While you do give information, I had to read it several times to get exactly what is working and what is not. 

Since the Airport base does indeed work since you tested it at a different location, I would say it is either the cable modem that may have got toasted or your router or your Vonage. 

First, turn off the cable modem and let it rest for 5 minutes. 

Then, using the spare router and new Cat5's connect the cable modem to your set up minus the Vonage and give it a test run.  

If that works, connect the Vonage and give it a test run. 

Modems are very sensitive to lightening. In a severe storm, it is best to unplug the modems from the source - phone jack and /or cable connection. Your computer and devices should be on a surge protector. 
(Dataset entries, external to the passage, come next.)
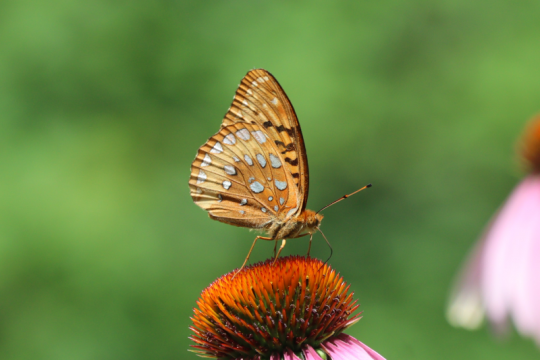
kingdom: Animalia
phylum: Arthropoda
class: Insecta
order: Lepidoptera
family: Nymphalidae
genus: Speyeria
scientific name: Speyeria cybele
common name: Great Spangled Fritillary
Even if the computer is off the modems can get damaged. I know as I experienced a lightening caused dead modem.


----------



## Cat (Jul 13, 2005)

This may sound strange, but I experienced a similar problem awhile ago and it appeared strangely to be resolved by changing the cable by which the cable modem is connected to the Airport base station. At first I had a normal UTP cable between the modem and the base station, after the storm it wouldn't connect no matter what, but all the components did work separately. Amazingly, plugging in a cross-over UTP cable between the cable modem and the base station resolved the problem. I am guessing that the lightning somehow broke the autoconfiguring of the ethernet port on the base station. But this guess is on the level of "reverse the particle flow in the main reactor to power the shields" ... anyhow, trying won't hurt.


----------